# [WORK INSTRUCTIONS]
Which lines in the entries below contain the string "para"? Show each of them in full.
========
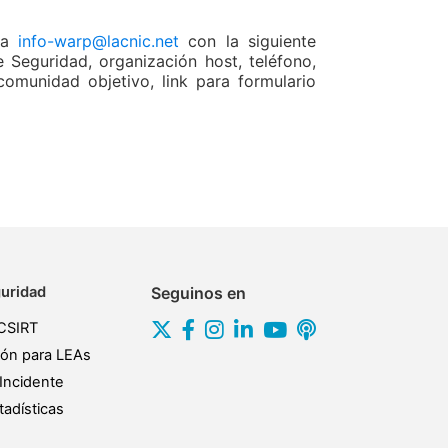
o a
info-warp@lacnic.net
con la siguiente
 Seguridad, organización host, teléfono,
comunidad objetivo, link para formulario
uridad
Seguinos en
CSIRT
ión para LEAs
Incidente
adísticas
========
# [REPLY TO THE TASK]
comunidad objetivo, link para formulario
ión para LEAs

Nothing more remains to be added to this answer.